A short time later he peered over the rim of the chasm and chuckled, for a small fire, cunningly placed so as not to shine in the eyes of anyone in the houses, burned at the base of the great wall and made sufficient light to show a watching marksman every rock and hollow across that part of the canyon.
"They can set in th' house at a loophole an' keep a good watch," he muttered. "There ain't a man livin' could cross that patch of light. An' if they're guardin' one end they're guardin' th' others—an' I'll exchange compliments with one bunch."
Squirming back from the edge he started north, and he stopped only when the plashing of water told him that he was near his objective.
"If I was watchin' that trail I'd stay down below," he thought "It would be near th' narrowest part of the ledge an' where nobody could shoot down on me. I know th' place, too; glad I learned th' lay of th' land around this sink."
He crept forward confidently, his rifle strapped across his back, for he decided to depend on his Colts. Reaching the head of the trail he dropped to all fours and crept onto it; instantly a flash split the darkness ten feet below him, the bullet ripping through his sombrero. He did not reply, but wriggled against the base of the wall, where an out-cropping stratum of rock gave him shelter. As he settled down he heard a sound above him and a pebble clicked at his side and bounced out into the chasm.
Here was a pleasant situation, he thought. They were guarding the top of the trail when they should have been guarding the bottom. There was an outlaw below him and another above him, and at the first streak of dawn he would find himself in a bad fix.
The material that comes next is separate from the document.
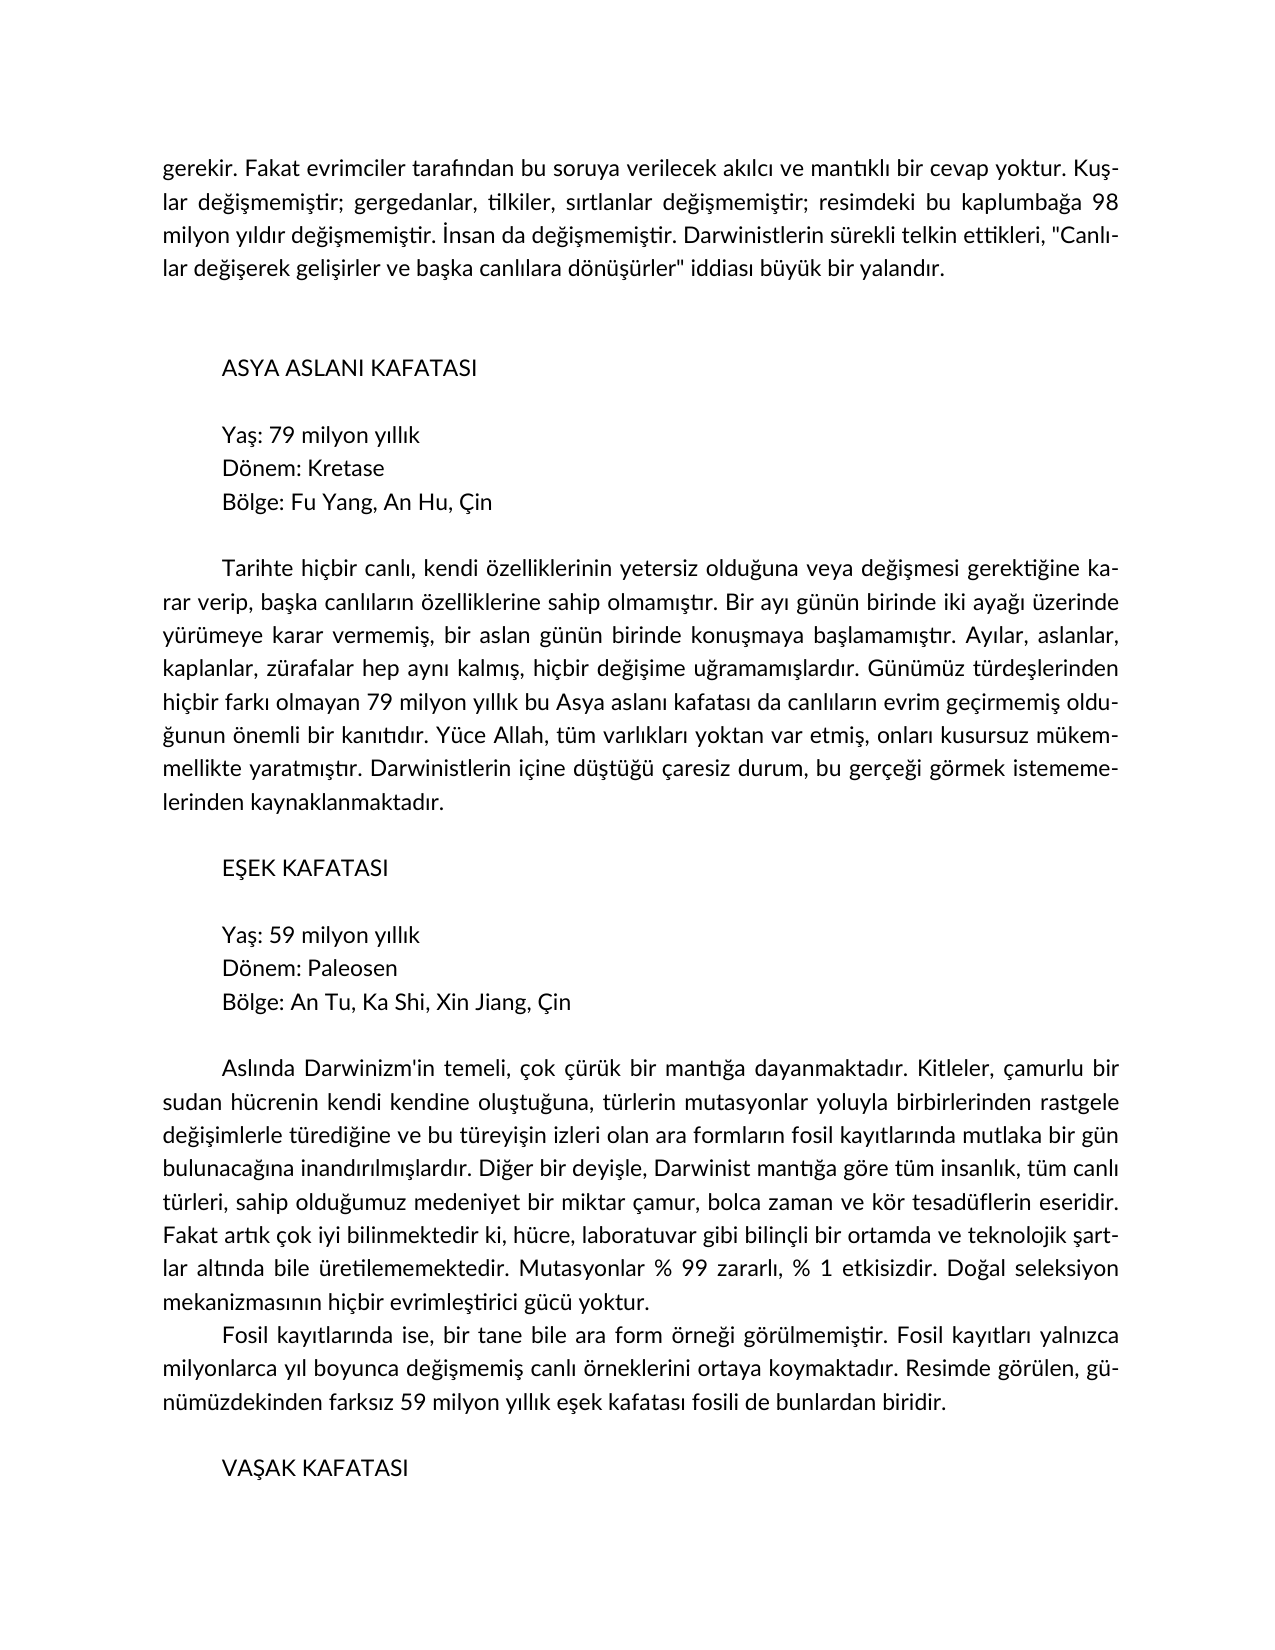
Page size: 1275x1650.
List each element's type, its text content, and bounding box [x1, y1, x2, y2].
Glancing up at the sky he saw that the ledge protected him from the man above; but it would take the man above only half an hour to run back along the canyon, round its upper end and appear, ready for business, on the farther side, in which case a certain member of the CL outfit would be neatly picked off at the first blush of daylight.
"I was hell-bent to get down here," he soliloquized in great disgust; "an' now I'm hell-bent to get back again. What business have they got to watch this end?"
He looked back up the trail and could see nothing. Then he held out his hand and could not see that. "That fool didn't see me; he heard me! I'm glad I didn't shoot back. He'll wait a while, doubt his ears an' think mebby that he's loco."
But Ben Gates, firing on a guess, thought he saw what he fired at when the flash of his gun lit up the trail in front of him. True, the smoke interfered; but Gates was backing both his eyes and his ears.